WHAT THIS TASK INVOLVES:
Copy, word for word, each line of the data below from the first through the line containing "## 🤝 Contributing", and stop there.

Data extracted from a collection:
-.-.-

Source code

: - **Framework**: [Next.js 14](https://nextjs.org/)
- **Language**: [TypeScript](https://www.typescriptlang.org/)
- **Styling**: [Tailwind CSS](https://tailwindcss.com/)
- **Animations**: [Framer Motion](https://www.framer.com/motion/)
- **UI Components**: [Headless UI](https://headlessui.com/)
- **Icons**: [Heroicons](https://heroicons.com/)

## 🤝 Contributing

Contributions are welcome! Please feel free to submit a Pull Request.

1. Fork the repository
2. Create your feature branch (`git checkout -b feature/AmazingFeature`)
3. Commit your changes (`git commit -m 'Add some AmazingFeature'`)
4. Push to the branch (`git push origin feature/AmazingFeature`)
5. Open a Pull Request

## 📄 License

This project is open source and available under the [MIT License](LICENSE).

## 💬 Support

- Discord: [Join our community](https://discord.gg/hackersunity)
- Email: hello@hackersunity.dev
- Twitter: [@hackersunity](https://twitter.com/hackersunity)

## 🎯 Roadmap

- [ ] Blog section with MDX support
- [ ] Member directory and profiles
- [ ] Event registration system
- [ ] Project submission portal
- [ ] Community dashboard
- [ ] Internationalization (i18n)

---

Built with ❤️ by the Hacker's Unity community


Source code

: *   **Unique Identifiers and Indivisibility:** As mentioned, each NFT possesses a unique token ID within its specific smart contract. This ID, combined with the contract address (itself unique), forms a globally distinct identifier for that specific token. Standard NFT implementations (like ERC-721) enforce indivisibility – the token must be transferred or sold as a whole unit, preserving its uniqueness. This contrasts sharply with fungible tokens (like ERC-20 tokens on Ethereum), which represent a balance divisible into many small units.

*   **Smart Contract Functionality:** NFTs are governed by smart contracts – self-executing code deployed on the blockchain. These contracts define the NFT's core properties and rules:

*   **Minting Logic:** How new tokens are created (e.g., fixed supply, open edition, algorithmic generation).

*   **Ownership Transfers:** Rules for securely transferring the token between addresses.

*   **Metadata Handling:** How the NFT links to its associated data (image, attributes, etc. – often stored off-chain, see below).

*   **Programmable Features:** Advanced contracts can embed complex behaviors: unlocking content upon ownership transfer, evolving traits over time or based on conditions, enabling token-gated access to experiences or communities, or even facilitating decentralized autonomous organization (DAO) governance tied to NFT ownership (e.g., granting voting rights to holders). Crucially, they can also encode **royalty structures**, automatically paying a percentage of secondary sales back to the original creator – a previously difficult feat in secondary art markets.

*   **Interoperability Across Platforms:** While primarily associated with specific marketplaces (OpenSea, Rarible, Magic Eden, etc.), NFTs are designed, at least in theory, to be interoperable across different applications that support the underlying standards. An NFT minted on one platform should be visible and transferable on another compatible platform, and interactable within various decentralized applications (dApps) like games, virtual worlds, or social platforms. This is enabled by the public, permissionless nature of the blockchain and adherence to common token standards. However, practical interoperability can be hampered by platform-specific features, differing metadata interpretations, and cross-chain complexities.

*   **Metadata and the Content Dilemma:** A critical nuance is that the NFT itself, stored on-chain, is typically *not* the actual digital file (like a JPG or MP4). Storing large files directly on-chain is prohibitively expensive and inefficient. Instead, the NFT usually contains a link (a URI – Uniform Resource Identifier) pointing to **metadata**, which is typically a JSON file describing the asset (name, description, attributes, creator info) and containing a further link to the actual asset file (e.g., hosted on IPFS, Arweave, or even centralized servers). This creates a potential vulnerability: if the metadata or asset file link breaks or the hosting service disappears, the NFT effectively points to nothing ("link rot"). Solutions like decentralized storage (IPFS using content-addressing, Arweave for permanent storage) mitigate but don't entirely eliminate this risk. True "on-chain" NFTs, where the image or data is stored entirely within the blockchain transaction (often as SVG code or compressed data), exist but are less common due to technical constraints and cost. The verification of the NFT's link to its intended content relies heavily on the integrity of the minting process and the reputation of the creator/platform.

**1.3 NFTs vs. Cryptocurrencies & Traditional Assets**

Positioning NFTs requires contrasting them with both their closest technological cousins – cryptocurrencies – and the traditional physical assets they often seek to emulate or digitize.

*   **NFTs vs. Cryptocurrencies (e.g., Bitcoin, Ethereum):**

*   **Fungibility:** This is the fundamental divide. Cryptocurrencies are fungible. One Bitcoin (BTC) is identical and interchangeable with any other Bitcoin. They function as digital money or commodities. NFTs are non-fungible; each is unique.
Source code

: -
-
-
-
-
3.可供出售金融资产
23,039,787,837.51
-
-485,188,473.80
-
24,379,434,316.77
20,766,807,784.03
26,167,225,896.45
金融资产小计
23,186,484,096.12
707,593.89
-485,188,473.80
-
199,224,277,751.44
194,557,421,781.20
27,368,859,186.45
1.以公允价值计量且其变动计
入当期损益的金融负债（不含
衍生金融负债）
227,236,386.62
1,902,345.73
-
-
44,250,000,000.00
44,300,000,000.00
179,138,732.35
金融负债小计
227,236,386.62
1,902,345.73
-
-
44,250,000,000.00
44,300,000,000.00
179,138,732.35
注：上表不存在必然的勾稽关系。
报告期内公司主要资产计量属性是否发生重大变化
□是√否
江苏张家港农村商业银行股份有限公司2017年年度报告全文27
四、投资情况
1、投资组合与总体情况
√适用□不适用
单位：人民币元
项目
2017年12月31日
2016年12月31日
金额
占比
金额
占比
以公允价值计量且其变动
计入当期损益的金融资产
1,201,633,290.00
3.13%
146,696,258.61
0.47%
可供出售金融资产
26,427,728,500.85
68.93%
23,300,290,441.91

-.-.-

ANSWER SPACE:
Source code

: - **Framework**: [Next.js 14](https://nextjs.org/)
- **Language**: [TypeScript](https://www.typescriptlang.org/)
- **Styling**: [Tailwind CSS](https://tailwindcss.com/)
- **Animations**: [Framer Motion](https://www.framer.com/motion/)
- **UI Components**: [Headless UI](https://headlessui.com/)
- **Icons**: [Heroicons](https://heroicons.com/)

## 🤝 Contributing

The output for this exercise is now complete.